Exercise goal — Print the full set of records below, character for character and picture-free.

Given records —
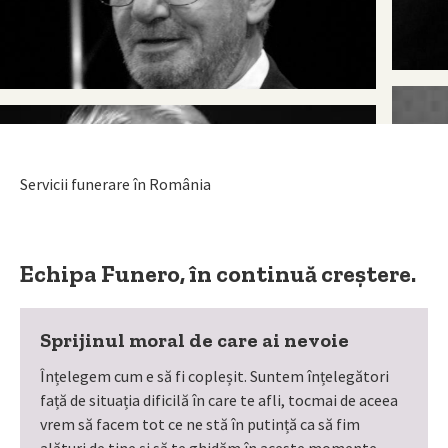
Servicii funerare în România
Echipa Funero, în continuă creștere.
Sprijinul moral de care ai nevoie
Înțelegem cum e să fi copleșit. Suntem înțelegători
față de situația dificilă în care te afli, tocmai de aceea
vrem să facem tot ce ne stă în putință ca să fim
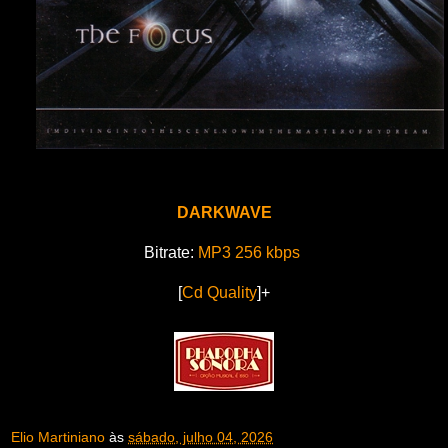
DARKWAVE
Bitrate:
MP3 256 kbps
[
Cd Quality
]+
Elio Martiniano
às
sábado, julho 04, 2026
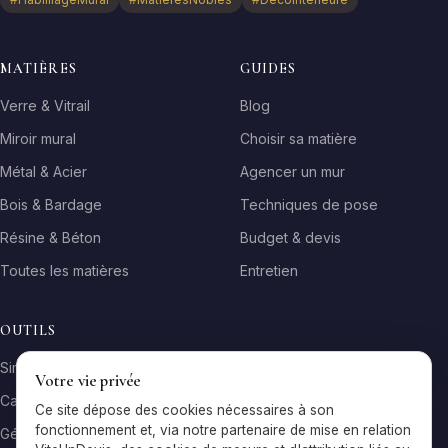
MATIÈRES
GUIDES
Verre & Vitrail
Blog
Miroir mural
Choisir sa matière
Métal & Acier
Agencer un mur
Bois & Bardage
Techniques de pose
Résine & Béton
Budget & devis
Toutes les matières
Entretien
OUTILS
Simulateur matière
Votre vie privée
Calculateur surface
Ce site dépose des cookies nécessaires à son
fonctionnement et, via notre partenaire de mise en relation
Générateur galerie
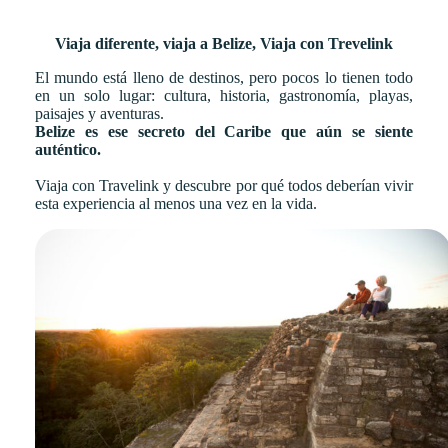
Viaja diferente, viaja a Belize, Viaja con Trevelink
El mundo está lleno de destinos, pero pocos lo tienen todo
en un solo lugar: cultura, historia, gastronomía, playas,
paisajes y aventuras.
Belize es ese secreto del Caribe que aún se siente
auténtico.
Viaja con Travelink y descubre por qué todos deberían vivir
esta experiencia al menos una vez en la vida.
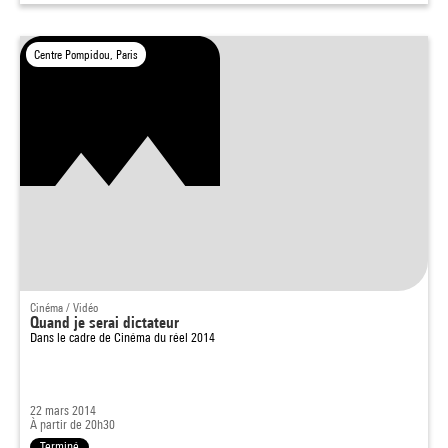
Centre Pompidou, Paris
Cinéma / Vidéo
Quand je serai dictateur
Dans le cadre de
Cinéma du réel 2014
22 mars 2014
À partir de 20h30
Terminé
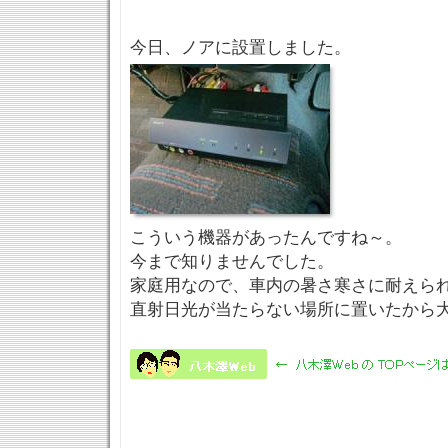
今日、ノアに設置しました。
こういう機器があったんですね～。
今まで知りませんでした。
家庭用なので、車内の暑さ寒さに耐えら
直射日光が当たらない場所に置いたから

Response —
Servicii funerare în România
Echipa Funero, în continuă creștere.
Sprijinul moral de care ai nevoie
Înțelegem cum e să fi copleșit. Suntem înțelegători
față de situația dificilă în care te afli, tocmai de aceea
vrem să facem tot ce ne stă în putință ca să fim
DARKWAVE
Bitrate:
MP3 256 kbps
[
Cd Quality
]+
Elio Martiniano
às
sábado, julho 04, 2026
MATIÈRES
GUIDES
Verre & Vitrail
Blog
Miroir mural
Choisir sa matière
Métal & Acier
Agencer un mur
Bois & Bardage
Techniques de pose
Résine & Béton
Budget & devis
Toutes les matières
Entretien
OUTILS
Simulateur matière
Votre vie privée
Calculateur surface
Ce site dépose des cookies nécessaires à son
fonctionnement et, via notre partenaire de mise en relation
Générateur galerie
Viaja diferente, viaja a Belize, Viaja con Trevelink
El mundo está lleno de destinos, pero pocos lo tienen todo
en un solo lugar: cultura, historia, gastronomía, playas,
paisajes y aventuras.
Belize es ese secreto del Caribe que aún se siente
auténtico.
Viaja con Travelink y descubre por qué todos deberían vivir
esta experiencia al menos una vez en la vida.
Centre Pompidou, Paris
Cinéma / Vidéo
Quand je serai dictateur
Dans le cadre de
Cinéma du réel 2014
22 mars 2014
À partir de 20h30
Terminé
今日、ノアに設置しました。
こういう機器があったんですね～。
今まで知りませんでした。
家庭用なので、車内の暑さ寒さに耐えら
直射日光が当たらない場所に置いたから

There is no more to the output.